Joseph Ruben, you can't fool me - set your film in Alaska all you want, but any keen Washingtonian can spot that this was largely shot in the Pacific Northwest, with town sequences filmed in Cle Elum and others on Hood Canal. So it gets the local bias bump for being more shot in Washington than most films that are actually set here, but thankfully it's a great film on its own. Brilliantly casts three young nepo babies (Desi Arnaz Jr., Robert Carradine, and Melanie Griffith) as aloof, miserable drifters who get sick of L.A. and decide to move to Alaska, only to find the frigid atmosphere less than welcoming and the churning gears of capitalism more dangerous than they expected. The American dream quickly devolves into an icy nightmare, and idealism shifts to crime just to keep warm and survive, misery slowly enveloping as the reality of their situation slowly sets in.
Dangerous Game (1993)
dir. Abel Ferrara

A film about the simultaneous trauma and catharsis of artistic pursuit, featuring Harvey Keitel as a crystal clear Ferrara self-insert embroiled in filming his latest project. As Keitel's character exorcises his demons through a film about the meltdown of a marriage and the dissolution of his protagonist's ego, it becomes clear Ferrara is exorcising his own demons through the process of the film, a recursive imprint of celluloid on celluloid, a match lit to watch it all go up in flames, searching for some kind of impossible redemption through anger and violence, lines blurred and performances disappearing into the ether as they meld into reality. Reveals itself through scuzzy scanline playback screens and exhausted analysis of performance, only to explode as it cuts to footage from Burden of Dreams where an exasperated Werner Herzog details the futility of his own artistic pursuit.

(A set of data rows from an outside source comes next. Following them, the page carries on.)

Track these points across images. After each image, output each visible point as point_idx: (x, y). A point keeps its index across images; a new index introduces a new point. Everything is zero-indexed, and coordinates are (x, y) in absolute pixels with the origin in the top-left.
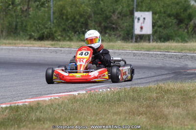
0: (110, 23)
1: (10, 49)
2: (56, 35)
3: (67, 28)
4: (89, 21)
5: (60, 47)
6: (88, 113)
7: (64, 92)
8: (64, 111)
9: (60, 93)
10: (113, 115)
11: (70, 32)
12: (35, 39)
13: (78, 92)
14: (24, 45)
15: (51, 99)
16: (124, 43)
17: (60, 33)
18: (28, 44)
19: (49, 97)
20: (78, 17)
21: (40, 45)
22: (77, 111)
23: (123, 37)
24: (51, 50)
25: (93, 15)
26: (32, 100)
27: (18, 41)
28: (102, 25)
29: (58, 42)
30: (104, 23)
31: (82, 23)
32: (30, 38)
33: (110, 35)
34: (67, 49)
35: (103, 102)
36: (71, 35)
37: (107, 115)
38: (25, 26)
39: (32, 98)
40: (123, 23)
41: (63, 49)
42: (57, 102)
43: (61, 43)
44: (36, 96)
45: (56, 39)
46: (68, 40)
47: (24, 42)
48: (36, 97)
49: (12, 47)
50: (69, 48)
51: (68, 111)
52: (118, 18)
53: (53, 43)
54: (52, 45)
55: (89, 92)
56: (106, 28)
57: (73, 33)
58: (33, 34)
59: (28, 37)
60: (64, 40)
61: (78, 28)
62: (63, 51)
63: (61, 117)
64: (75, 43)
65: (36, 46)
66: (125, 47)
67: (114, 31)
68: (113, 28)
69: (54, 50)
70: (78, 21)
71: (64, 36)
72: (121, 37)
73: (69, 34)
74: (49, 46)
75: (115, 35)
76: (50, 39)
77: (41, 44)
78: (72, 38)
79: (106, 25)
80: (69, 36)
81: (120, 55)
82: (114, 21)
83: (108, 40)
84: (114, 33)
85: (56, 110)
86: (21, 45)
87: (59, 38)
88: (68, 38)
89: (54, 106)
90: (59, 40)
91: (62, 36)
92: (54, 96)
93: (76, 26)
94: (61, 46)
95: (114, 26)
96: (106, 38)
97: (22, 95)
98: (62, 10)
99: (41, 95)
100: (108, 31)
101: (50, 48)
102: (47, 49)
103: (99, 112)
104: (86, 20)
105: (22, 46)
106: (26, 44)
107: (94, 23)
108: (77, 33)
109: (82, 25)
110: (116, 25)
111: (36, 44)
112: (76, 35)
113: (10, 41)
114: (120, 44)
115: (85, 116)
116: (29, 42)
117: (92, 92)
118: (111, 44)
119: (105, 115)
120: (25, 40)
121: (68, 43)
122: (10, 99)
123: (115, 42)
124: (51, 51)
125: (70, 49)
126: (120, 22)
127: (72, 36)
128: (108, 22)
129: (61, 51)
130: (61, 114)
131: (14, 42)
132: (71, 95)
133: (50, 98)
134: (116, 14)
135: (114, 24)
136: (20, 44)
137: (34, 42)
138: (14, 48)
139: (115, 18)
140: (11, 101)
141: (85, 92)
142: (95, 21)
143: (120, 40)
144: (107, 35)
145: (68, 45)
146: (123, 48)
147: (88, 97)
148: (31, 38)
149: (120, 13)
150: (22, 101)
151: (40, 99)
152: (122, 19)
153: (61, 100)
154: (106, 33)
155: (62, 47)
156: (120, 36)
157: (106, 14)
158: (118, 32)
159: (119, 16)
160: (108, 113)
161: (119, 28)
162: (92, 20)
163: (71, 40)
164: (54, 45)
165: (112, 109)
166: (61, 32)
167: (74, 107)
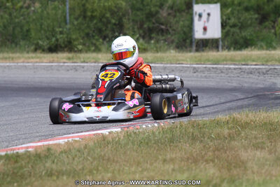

Spend months breaking your body in an attempt to move a steamboat over a mountain, even if you end up with a masterpiece - nobody could ever convince you to be happy about it. Misery top to bottom, will we ever find ourselves?
Rewatches
Spring Breakers (2012)
dir. Harmony Korine

An absolute treat to see Harmony Korine's neon-washed nightmare splashed across a massive IMAX screen. An understandably divisive film given its grating, abrasive atmosphere and its scummy, grimy character portrait of spring break debauchery, but one that continues to cement itself as an all-time masterpiece every time I revisit its searing vision of the American dream. Painted through bubblegum sunsets and kaleidoscopic neon nightclubs by long time Gaspar Noé cinematographer Benoît Debie, splattered with a synth-laden sonic atmosphere by way of Cliff Martinez's effervescent score and Skrillex's era-critical dubstep soundtrack. For better or worse a nightmarish vision steeped in an image of 2012 America, youth in search of deliverance from the malaise of reality, only finding solace in blood and violence. The dream lasts until it shatters through your skull.
After Hours (1985)
dir. Martin Scorsese

Simplicity exploding into mastery by sheer force of direction, a chaotic mess of character tropes undermined and dismantled over the course of a single night as anxiety cyclically dissolves into brief moments of catharsis before beginning anew. There's certainly a lot to be said about how Paul's callous self-centered worldview begets each of the situations he finds himself in, a sort of cosmic karma for his freewheeling, fly by night mindset that casts everyone around him aside as he endeavors to find his way home through the rain-slicked New York streets. Yet despite whatever deep analysis that could be applied to Paul's endless nightmare of bad cascading to worse scenarios as his evening becomes a madcap comedy of errors, it all feels completely irrelevant in the face of Martin Scorsese directing this with such fervor, every shot a revelation as this surrealist purgatorial punishment upon a foolhardy office worker becomes pure cinema. Steam simmers atop neon-lit asphalt, rain patters softly outside disparate diners and bars full of the kinds of oddball denizens only the late hours offer, and every character bursts to life through Scorsese's soulful lens.